TASK ITEM >> Please revise the records from their start through the line with "swtfox.csv, jahshaka.csv, reaper3d.csv", replacing "scatter plot" with "scatter chart" and leaving everything else unchanged. Return only those lines, without the pictures.

|---|

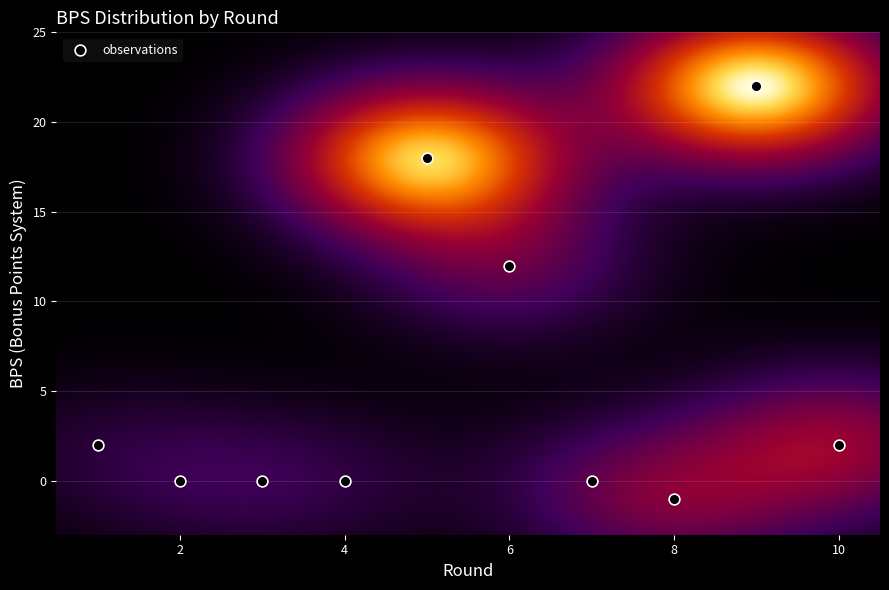

What Y value in the scatter plot is closest to 10?

12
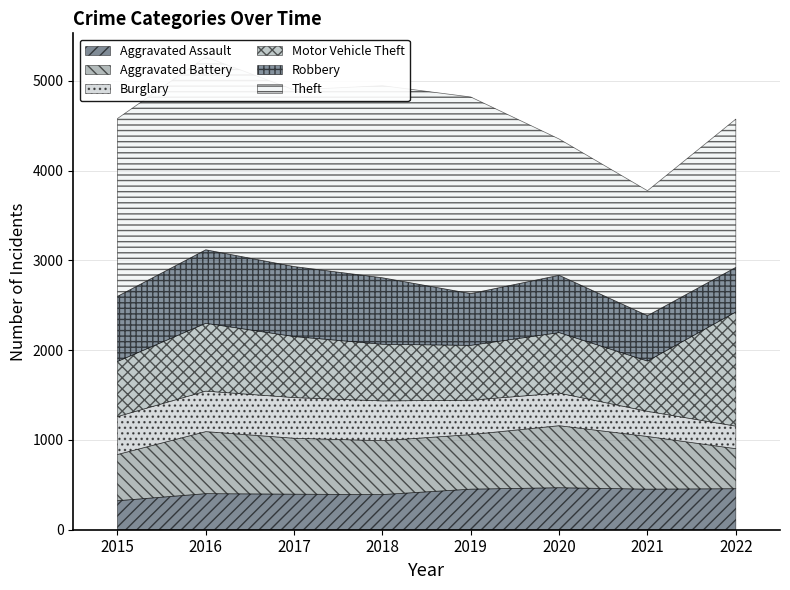

True or false: Aggravated Assault and Robbery intersect in this chart.

False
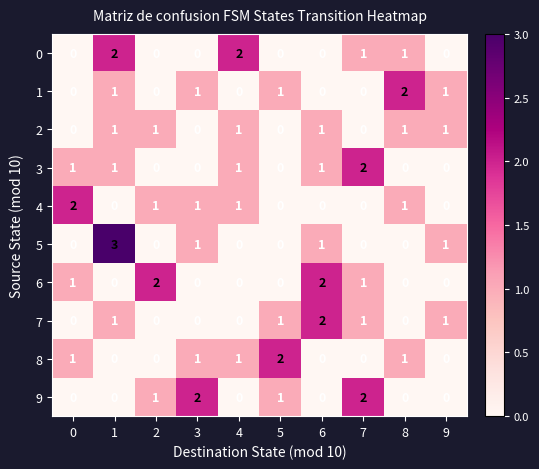

What is the greatest value displayed?

3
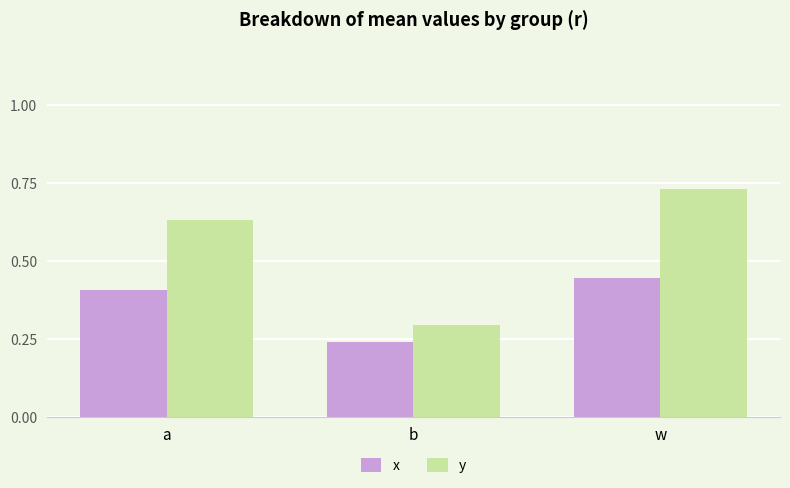

Which series has the largest range (max minus min)?

y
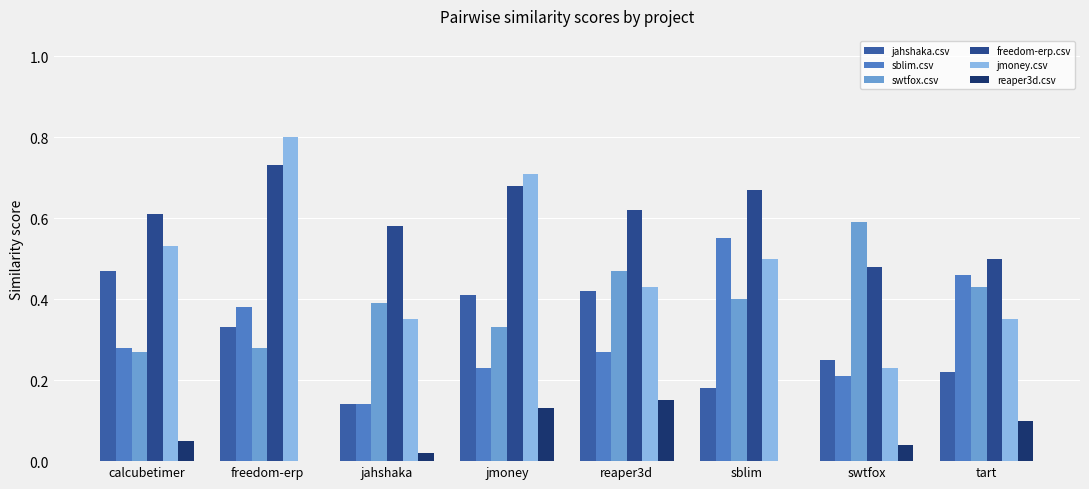

Rank the series at sblim from highest to lowest value.

freedom-erp.csv, sblim.csv, jmoney.csv, swtfox.csv, jahshaka.csv, reaper3d.csv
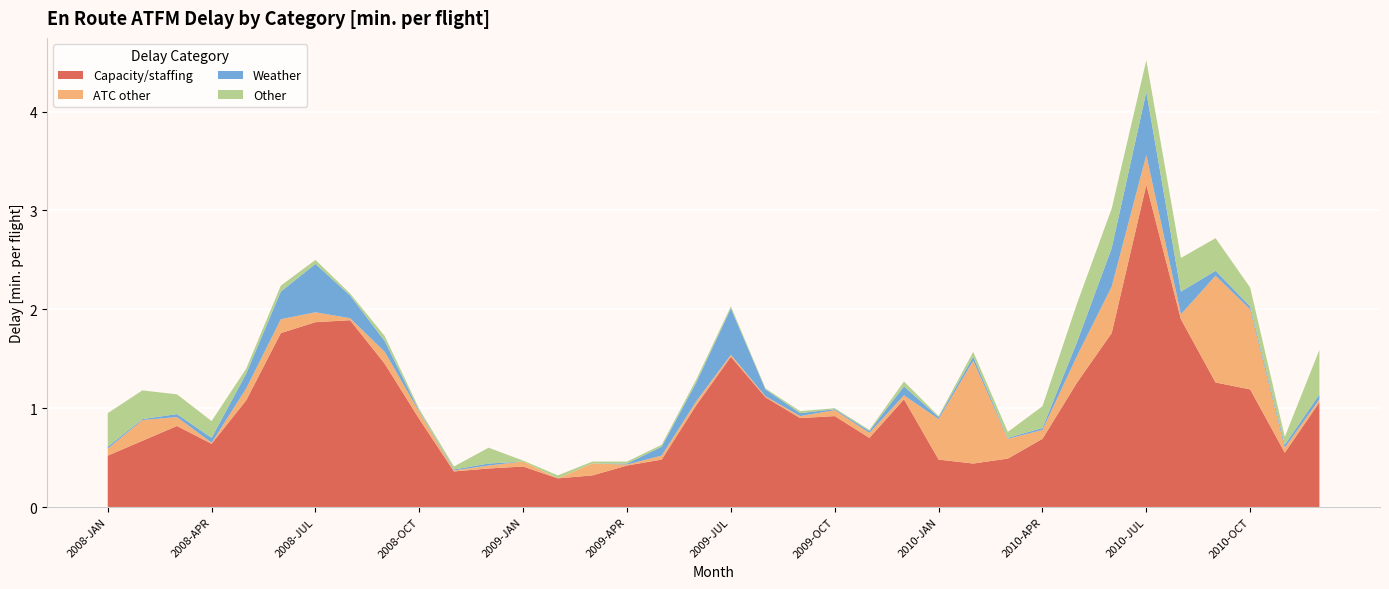

Reading left to right, list all the values displayed in this chart.

Capacity/staffing: 2008-JAN=0.5	2008-FEB=0.7	2008-MAR=0.8	2008-APR=0.6	2008-MAY=1.1	2008-JUN=1.8	2008-JUL=1.9	2008-AUG=1.9	2008-SEP=1.4	2008-OCT=0.9	2008-NOV=0.4	2008-DEC=0.4	2009-JAN=0.4	2009-FEB=0.3	2009-MAR=0.3	2009-APR=0.4	2009-MAY=0.5	2009-JUN=1.0	2009-JUL=1.5	2009-AUG=1.1	2009-SEP=0.9	2009-OCT=0.9	2009-NOV=0.7	2009-DEC=1.1	2010-JAN=0.5	2010-FEB=0.4	2010-MAR=0.5	2010-APR=0.7	2010-MAY=1.3	2010-JUN=1.8	2010-JUL=3.3	2010-AUG=1.9	2010-SEP=1.3	2010-OCT=1.2	2010-NOV=0.6	2010-DEC=1.1
ATC other: 2008-JAN=0.1	2008-FEB=0.2	2008-MAR=0.1	2008-APR=0.0	2008-MAY=0.1	2008-JUN=0.1	2008-JUL=0.1	2008-AUG=0.0	2008-SEP=0.1	2008-OCT=0.1	2008-NOV=0.0	2008-DEC=0.0	2009-JAN=0.1	2009-FEB=0.0	2009-MAR=0.1	2009-APR=0.0	2009-MAY=0.0	2009-JUN=0.0	2009-JUL=0.0	2009-AUG=0.0	2009-SEP=0.0	2009-OCT=0.1	2009-NOV=0.1	2009-DEC=0.0	2010-JAN=0.4	2010-FEB=1.0	2010-MAR=0.2	2010-APR=0.1	2010-MAY=0.3	2010-JUN=0.5	2010-JUL=0.3	2010-AUG=0.1	2010-SEP=1.1	2010-OCT=0.8	2010-NOV=0.1	2010-DEC=0.0
Weather: 2008-JAN=0.0	2008-FEB=0.0	2008-MAR=0.0	2008-APR=0.1	2008-MAY=0.1	2008-JUN=0.3	2008-JUL=0.5	2008-AUG=0.2	2008-SEP=0.1	2008-OCT=0.0	2008-NOV=0.0	2008-DEC=0.0	2009-JAN=0.0	2009-FEB=0.0	2009-MAR=0.0	2009-APR=0.0	2009-MAY=0.1	2009-JUN=0.2	2009-JUL=0.5	2009-AUG=0.1	2009-SEP=0.0	2009-OCT=0.0	2009-NOV=0.0	2009-DEC=0.1	2010-JAN=0.0	2010-FEB=0.0	2010-MAR=0.0	2010-APR=0.0	2010-MAY=0.1	2010-JUN=0.4	2010-JUL=0.6	2010-AUG=0.2	2010-SEP=0.1	2010-OCT=0.0	2010-NOV=0.0	2010-DEC=0.1
Other: 2008-JAN=0.3	2008-FEB=0.3	2008-MAR=0.2	2008-APR=0.2	2008-MAY=0.1	2008-JUN=0.1	2008-JUL=0.0	2008-AUG=0.0	2008-SEP=0.1	2008-OCT=0.0	2008-NOV=0.0	2008-DEC=0.2	2009-JAN=0.0	2009-FEB=0.0	2009-MAR=0.0	2009-APR=0.0	2009-MAY=0.0	2009-JUN=0.0	2009-JUL=0.0	2009-AUG=0.0	2009-SEP=0.0	2009-OCT=0.0	2009-NOV=0.0	2009-DEC=0.1	2010-JAN=0.0	2010-FEB=0.1	2010-MAR=0.1	2010-APR=0.2	2010-MAY=0.4	2010-JUN=0.4	2010-JUL=0.3	2010-AUG=0.3	2010-SEP=0.3	2010-OCT=0.2	2010-NOV=0.1	2010-DEC=0.5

|---|

SOLVED EXERCISE >>
What Y value in the scatter chart is closest to 10?

12

True or false: Aggravated Assault and Robbery intersect in this chart.

False

What is the greatest value displayed?

3

Which series has the largest range (max minus min)?

y

Rank the series at sblim from highest to lowest value.

freedom-erp.csv, sblim.csv, jmoney.csv, swtfox.csv, jahshaka.csv, reaper3d.csv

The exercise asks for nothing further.